Joining the dots to beat NCDs
Cross-sectoral collaboration is central to WHO’s integrated support to fast-track progress in several countries to achieve global NCD targets. These include reducing premature death from NCDs by 25% by 2025, and by one-third by 2030 in line with the United Nations Agenda for Sustainable Development. Iran has scaled up its political commitment to the highest level to tackle NCDs. The Supreme Council of Health and Food Security, led by Iranian President Hassan Rouhani, facilitates multisectoral collaboration across government, taking a “health in all” approach that considers health as integral to all policies, from agriculture and trade to urban planning.
In addition, the Ministry of Health and Medical Education has established a national NCD committee to coordinate its national NCD action plan. Health authorities have signed agreements with multiple ministries and organizations, like sport and education, to collaborate on beating NCDs, from promoting healthier lifestyles to producing healthier food.
“Physical activity should be enhanced in workplaces and in schools,” says President Rouhani. “People should be trained and encouraged to have a healthy diet and be sufficiently physically active. Intake of salt, sugar and fatty acid should be reduced. All sections of our society, individuals, government, NGOs, charities, have a shared responsibility for health and should collaborate with each other.”
The case for change
Such action is crucial in Iran, where NCDs account for over three-quarters of all deaths. In the past 20 years, NCD deaths have risen by 14.5%. An adult Iranian’s probability of dying prematurely (between 30 and 70 years) from one of the four main NCDs is now 17%.
Responding to the NCDs epidemic in all countries is feasible. But high-level commitment is essential. And in Iran, the country’s leadership is demonstrating such support.

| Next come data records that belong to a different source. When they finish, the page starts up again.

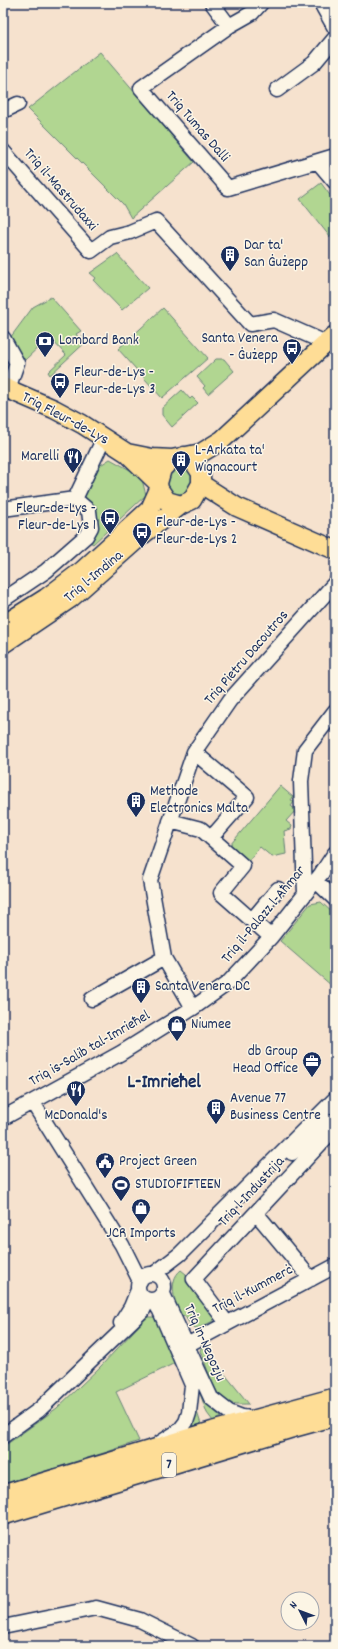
<svg xmlns="http://www.w3.org/2000/svg" width="338" height="1649" viewBox="0 0 338 1649" font-family="Dekko,sans-serif">
	<style>
		.green { fill: #b1d691; stroke: #668278 }
		.lines { fill: none; stroke-linecap: round; stroke-linejoin: round }
		.minor-casing { stroke: #1b2f5e; stroke-width: 17 }
		.major-casing { stroke: #1b2f5e; stroke-width: 21 }
		.highway-casing { stroke: #1b2f5e; stroke-width: 24 }
		.minor { stroke: #fcf5e5; stroke-width: 14 }
		.major { stroke: #fedd96; stroke-width: 18 }
		.highway { stroke: #fedd96; stroke-width: 21 }
		.labels { text-anchor: middle; dominant-baseline: central; stroke-width: 3; stroke-linejoin: round; paint-order: stroke }
		.shield { fill: #fcf5e5; stroke: #5e6a86; stroke-width: 1 }
		.shield-label { font-size: 14px; font-weight: bold; fill: #1b2f5e }
		.street-label { font-size: 15px; fill: #1b2f5e; stroke: #fcf5e5 }
		.poi-label { font-size: 15px; fill: #1b2f5e; stroke: #fcf5e5; text-anchor: start }
		.district-label { font-size: 19px; font-weight: bold; fill: #1b2f5e; stroke: #fcf5e5 }
	</style>
	<rect width="100%" height="100%" fill="#f6e2ce"/>
	<filter id="ink" filterUnits="userSpaceOnUse"><feTurbulence type="fractalNoise" baseFrequency=".025" numOctaves="2"/><feDisplacementMap in="SourceGraphic" scale="8" xChannelSelector="R" yChannelSelector="G"/><feConvolveMatrix kernelMatrix="1 2 1 2 8 2 1 2 1" color-interpolation-filters="sRGB"/></filter>
	<g filter="url(#ink)">
		<!-- green -->
		<path class="green" d="M 100,52 L 194,162 L 131,218 L 123,204 L 28,109 Z
			M 321,183 L 335,202 L 335,233 L 330,237 L 300,199 Z
			M 117,254 L 148,288 L 122,310 L 93,280 L 96,278 L 90,273 Z
			M 51,297 L 81,331 L 76,334 L 80,339 L 83,335 L 88,340 L 50,375 L 48,372 L 66,355 L 49,337 L 24,361 L 10,338 L 33,307 Z
			M 163,308 L 208,358 L 162,398 L 118,349 Z
			M 216,359 L 224,359 L 234,371 L 208,394 L 203,388 L 205,386 L 197,377 Z
			M 182,390 L 190,399 L 192,397 L 198,403 L 172,427 L 162,415 L 162,408 Z
			M 110,459 L 141,476 L 146,495 L 93,544 L 90,542 L 93,532 L 83,496 L 96,468 Z
			M165 480a14 14 0 1 1 28 0a14 14 0 1 1-28 0Z
			M 280,786 L 293,797 L 291,800 L 294,802 L 291,806 L 296,810 L 286,821 L 292,826 L 291,829 L 284,831 L 286,854 L 272,857 L 260,847 L 248,861 L 230,845 Z
			M 321,902 L 335,915 L 335,982 L 332,986 L 280,941 L 310,904 Z
			M 181,1270 L 186,1274 L 186,1282 L 215,1316 L 213,1321 C 197,1329 194,1333 185,1316 L 181,1317 C 175,1303 167,1281 181,1270 Z
			M 147,1317 L 154,1317 L 156,1319 L 175,1363 L 116,1392 L 139,1441 L 107,1452 L 6,1483 L 3,1477 L 3,1447 L 57,1408 L 100,1367 Z
			M 202,1346 L 249,1404 C 241,1404 231,1405 224,1400 C 213,1392 206,1363 200,1351 Z
			M 198,1388 L 212,1409 L 221,1417 L 213,1421 L 207,1413 Z
			M 197,1412 L 201,1424 L 189,1428 Z"/>
		<g class="lines">
			<defs>
				<path id="minor" d="M 212,3 L 229,26
					M 261,3 L 252,13 L 229,26 L 141,88 L 228,188 L 335,156
					M 321,3 L 335,28
					M 277,90 L 314,63 L 335,38
					M 3,111 L 18,104
					M 3,151 L 91,251 L 110,237 L 130,232 L 156,221 L 250,324 L 274,320 L 326,343
					M 318,162 L 335,182
					M 3,338 L 17,363 L 8,389
					M 75,499 L 104,438
					M 3,509 L 75,499
					M 3,600 L 46,571 L 86,536 L 91,527 L 89,511 L 75,499
					M 194,752 L 247,797 L 211,838
					M 170,821 L 201,829 L 243,866 L 221,893 L 271,937
					M 316,881 L 335,899
					M 305,894 L 301,781 L 305,750 L 335,711
					M 252,920 L 278,889
					M 92,999 L 164,958
					M 193,1008 L 164,958 L 150,880 L 194,752 L 230,700 L 335,583
					M 33,1103 L 122,1245 L 140,1281
					M 3,1118 L 121,1053 L 193,1008 L 228,983 L 271,937 L 321,874 L 335,853
					M 292,1153 L 330,1122
					M 256,1213 L 311,1279
					M138 1287a13 13 0 1 1 26 0a13 13 0 1 1-26 0Z
					M 154,1274 L 180,1254 L 335,1099
					M 163,1294 L 211,1398 L 229,1412 L 242,1417 L 254,1418
					M 154,1301 L 160,1311 L 192,1385 L 189,1413 L 186,1422 L 179,1431 L 160,1443
					M 121,1323 L 131,1307 L 138,1290
					M 227,1323 L 194,1279 L 335,1128
					M 187,1345 L 335,1266
					M 3,1436 L 39,1410 L 143,1310 L 148,1300
					M 3,1627 L 96,1608 L 140,1620 L 192,1646"/>
				<path id="major" d="M 3,387 L 54,409 L 82,424 L 127,453 L 158,483
					M 127,453 L 152,458 L 172,459
					M 201,484 L 237,507 L 335,550
					M 181,505 L 167,501 L 159,489 L 158,483 L 162,469 L 172,459 L 201,453 L 222,440 L 335,335
					M 3,625 L 46,598 L 83,570 L 150,509 L 159,489
					M 3,644 L 71,598 L 141,536 L 181,505 L 192,500 L 201,484 L 201,473 L 195,464 L 184,456"/>
				<path id="highway" d="M 3,1496 L 214,1432 L 335,1399
					M 3,1514 L 288,1428 L 335,1415"/>
			</defs>
			<!-- minor casing -->
			<use href="#minor" class="minor-casing"/>
			<!-- major casing -->
			<use href="#major" class="major-casing"/>
			<!-- highway casing -->
			<use href="#highway" class="highway-casing"/>
			<!-- minor -->
			<use href="#minor" class="minor"/>
			<!-- major -->
			<use href="#major" class="major"/>
			<!-- highway -->
			<use href="#highway" class="highway"/>
		</g>
	</g>
	<!-- icons -->
	<defs>
		<symbol id="building-pin" viewBox="-11 -11 22 30"><path d="M0 17L-7.5 6A9.5 9.5 0 1 1 7.5 6Z" fill="#1b2f5e" stroke="#fcf5e5"/><path d="M-4-6H4V6H1V3H-1V6H-4ZM-2.5-4.3h1.7v1.8h-1.7ZM.8-4.3h1.7v1.8H.8ZM-2.5-1h1.7V.8h-1.7ZM.8-1h1.7V.8H.8Z" fill="#fff"/></symbol>
		<symbol id="bank-pin" viewBox="-11 -11 22 30"><path d="M0 17L-7.5 6A9.5 9.5 0 1 1 7.5 6Z" fill="#1b2f5e" stroke="#fcf5e5"/><path d="M-6-4H6V4H-6ZM0-2.3a2.3 2.3 0 1 0 0 4.6a2.3 2.3 0 1 0 0-4.6Z" fill="#fff"/></symbol>
		<symbol id="bus-pin" viewBox="-11 -11 22 30"><path d="M0 17L-7.5 6A9.5 9.5 0 1 1 7.5 6Z" fill="#1b2f5e" stroke="#fcf5e5"/><path d="M-5-6H5V4H4V6H2V4H-2V6H-4V4H-5ZM-3.5-4V0h7V-4ZM-3.5 1.2v1.5H-2V1.2ZM2 1.2v1.5H3.5V1.2Z" fill="#fff"/></symbol>
		<symbol id="restaurant-pin" viewBox="-11 -11 22 30"><path d="M0 17L-7.5 6A9.5 9.5 0 1 1 7.5 6Z" fill="#1b2f5e" stroke="#fcf5e5"/><path d="M-5-6h1v4h1v-4h1v4h1v-4h1v5L-1.5 .5V6h-2V.5L-5-1ZM5-6V6H3V1.5H1.5Q1.5-4 5-6Z" fill="#fff"/></symbol>
		<symbol id="shop-pin" viewBox="-11 -11 22 30"><path d="M0 17L-7.5 6A9.5 9.5 0 1 1 7.5 6Z" fill="#1b2f5e" stroke="#fcf5e5"/><path d="M-5-2.5h2.3a2.7 3.5 0 0 1 5.4 0H5L5.5 6h-11ZM-1.5-2.5h3a1.5 2.3 0 0 0-3 0Z" fill="#fff"/></symbol>
		<symbol id="office-pin" viewBox="-11 -11 22 30"><path d="M0 17L-7.5 6A9.5 9.5 0 1 1 7.5 6Z" fill="#1b2f5e" stroke="#fcf5e5"/><path d="M-6-3h4V-5.5h4V-3h4V5H-6ZM-1-4.5V-3h2v-1.5ZM-6 0V1H6V0Z" fill="#fff"/></symbol>
		<symbol id="civic-pin" viewBox="-11 -11 22 30"><path d="M0 17L-7.5 6A9.5 9.5 0 1 1 7.5 6Z" fill="#1b2f5e" stroke="#fcf5e5"/><path d="M-.6-6.5H3V-4.5H.6V-3L4-1V1h2V6H-6V1h2V-1L-.6-3ZM-1.2 2.5V6h2.4V2.5Z" fill="#fff"/></symbol>
		<symbol id="stadium-pin" viewBox="-11 -11 22 30"><path d="M0 17L-7.5 6A9.5 9.5 0 1 1 7.5 6Z" fill="#1b2f5e" stroke="#fcf5e5"/><path d="M0-5a6.5 5 0 1 0 0 10a6.5 5 0 1 0 0-10ZM-3.5-1.8h7v3.6h-7Z" fill="#fff"/></symbol>
	</defs>
	<g fill-rule="evenodd">
		<use href="#building-pin" x="219" y="244" width="22" height="30"/>
		<use href="#bank-pin" x="34" y="330" width="22" height="30"/>
		<use href="#bus-pin" x="281" y="337" width="22" height="30"/>
		<use href="#bus-pin" x="49" y="371" width="22" height="30"/>
		<use href="#restaurant-pin" x="62" y="446" width="22" height="30"/>
		<use href="#building-pin" x="170" y="449" width="22" height="30"/>
		<use href="#bus-pin" x="99" y="507" width="22" height="30"/>
		<use href="#bus-pin" x="131" y="521" width="22" height="30"/>
		<use href="#building-pin" x="125" y="790" width="22" height="30"/>
		<use href="#building-pin" x="130" y="976" width="22" height="30"/>
		<use href="#shop-pin" x="166" y="1014" width="22" height="30"/>
		<use href="#office-pin" x="301" y="1050" width="22" height="30"/>
		<use href="#restaurant-pin" x="65" y="1079" width="22" height="30"/>
		<use href="#building-pin" x="205" y="1097" width="22" height="30"/>
		<use href="#civic-pin" x="94" y="1151" width="22" height="30"/>
		<use href="#stadium-pin" x="110" y="1174" width="22" height="30"/>
		<use href="#shop-pin" x="130" y="1197" width="22" height="30"/>
	</g>
	<g class="labels">
		<!-- shield labels -->
		<rect class="shield" x="162" y="1453" width="14" height="24" rx="3"/>
		<g class="shield-label">
			<text x="169" y="1465">7</text>
		</g>
		<!-- street labels -->
		<g class="street-label">
			<text transform="translate(197 127) rotate(49)">Triq Tumas Dalli</text>
			<text transform="translate(60 190) rotate(49)">Triq il-Mastrudaxxi</text>
			<text transform="translate(65 419) rotate(28)">Triq Fleur-de-Lys</text>
			<text transform="translate(94 577) rotate(-40)">Triq l-Imdina</text>
			<text transform="translate(247 658) rotate(-49)">Triq Pietru Dacoutros</text>
			<text transform="translate(264 915) rotate(-50)">Triq il-Palazz l-Aħmar</text>
			<text transform="translate(90 1049) rotate(-30)">Triq is-Salib tal-Imrieħel</text>
			<text transform="translate(252 1192) rotate(-47)">Triq l-Industrija</text>
			<text transform="translate(253 1290) rotate(-28)">Triq il-Kummerċ</text>
			<text transform="translate(204 1343) rotate(66)">Triq in-Negozju</text>
		</g>
		<!-- poi labels -->
		<g class="poi-label">
			<text x="244" y="246">Dar ta'<tspan x="244" dy="17">San Ġużepp</tspan></text>
			<text x="278" y="339" text-anchor="end">Santa Venera<tspan x="278" dy="17">- Ġużepp</tspan></text>
			<text x="59" y="341">Lombard Bank</text>
			<text x="74" y="373">Fleur-de-Lys -<tspan x="74" dy="17">Fleur-de-Lys 3</tspan></text>
			<text x="195" y="451">L-Arkata ta'<tspan x="195" dy="17">Wignacourt</tspan></text>
			<text x="59" y="457" text-anchor="end">Marelli</text>
			<text x="96" y="509" text-anchor="end">Fleur-de-Lys -<tspan x="96" dy="17">Fleur-de-Lys 1</tspan></text>
			<text x="156" y="523">Fleur-de-Lys -<tspan x="156" dy="17">Fleur-de-Lys 2</tspan></text>
			<text x="150" y="792">Methode<tspan x="150" dy="17">Electronics Malta</tspan></text>
			<text x="155" y="987">Santa Venera DC</text>
			<text x="191" y="1025">Niumee</text>
			<text x="298" y="1052" text-anchor="end">db Group<tspan x="298" dy="17">Head Office</tspan></text>
			<text x="230" y="1099">Avenue 77<tspan x="230" dy="17">Business Centre</tspan></text>
			<text x="76" y="1116" text-anchor="middle">McDonald's</text>
			<text x="119" y="1162">Project Green</text>
			<text x="135" y="1185">STUDIOFIFTEEN</text>
			<text x="141" y="1234" text-anchor="middle">JCR Imports</text>
		</g>
		<!-- district labels -->
		<g class="district-label">
			<text x="164" y="1083">L-Imrieħel</text>
		</g>
	</g>
	<!-- margin -->
	<rect width="338" height="1649" fill="none" stroke="#fcf5e5" stroke-width="16"/>
	<rect x="8" y="8" width="322" height="1633" fill="none" stroke="#1b2f5e" stroke-width="1.5" filter="url(#ink)"/>
	<!-- north arrow -->
	<g transform="translate(300 1611) rotate(312)"><circle r="19" fill="#fcf5e5" stroke="#a2a6af"/>
	<path d="M0-3L7 15L0 10L-7 15Z" fill="#1b2f5e"/>
	<text y="-6" font-size="11" font-weight="bold" text-anchor="middle" fill="#1b2f5e">N</text>
	</g>
</svg>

“Iran is unique in harnessing its system and context to make it work for NCDs,” says Dr Asmus Hammerich, from WHO’s Eastern Mediterranean Regional Office’s Department of NCDs. “They have lots of engagement from all areas, including the political and economic sectors.”
Achieving outcomes on NCDs is feasible
In line with its sixth National Development Plan, Iran recently announced a €450 million (US$ 480 million) increase in its NCDs budget per year over the next five years, demonstrating action on NCDs is critical for its future.
Dietary risk factors, linked to cardiovascular diseases, diabetes and obesity, receive strong attention. The Food and Drug Administration urges manufacturers to reformulate products to contribute to a health-enabling environment by making healthier foods more available.
Since 2016, Iran has introduced a “traffic light” food labelling scheme; salt, sugar, and fat regulation; and restrictions on imports of palm oil or food containing it.
Subsequently, salt in fresh cheese has halved, from 4% to 2%. Levels of trans-fatty acids in cooking oils used at home, and by food industries, have been cut to below 2% and 5% as part of a push to reduce fats in Iranian diets by 10%. Sugar in flavoured, carbonated or fruit drinks has fallen below 10%. A health promotion campaign combatting obesity educates people on the benefits of healthy diets and physical activity.
The goal: a healthier society where NCDs don't threaten people’s wellbeing.
“The Islamic Republic of Iran is showing it is feasible for countries, and the world, to respond to the NCDs epidemic,” says Dr Oleg Chestnov, WHO’s assistant director-general for NCDs and mental health. “Through political commitment and all-of-government action, progress is being made to improve the health of Iranians, by protecting them from NCDs and providing needed care.”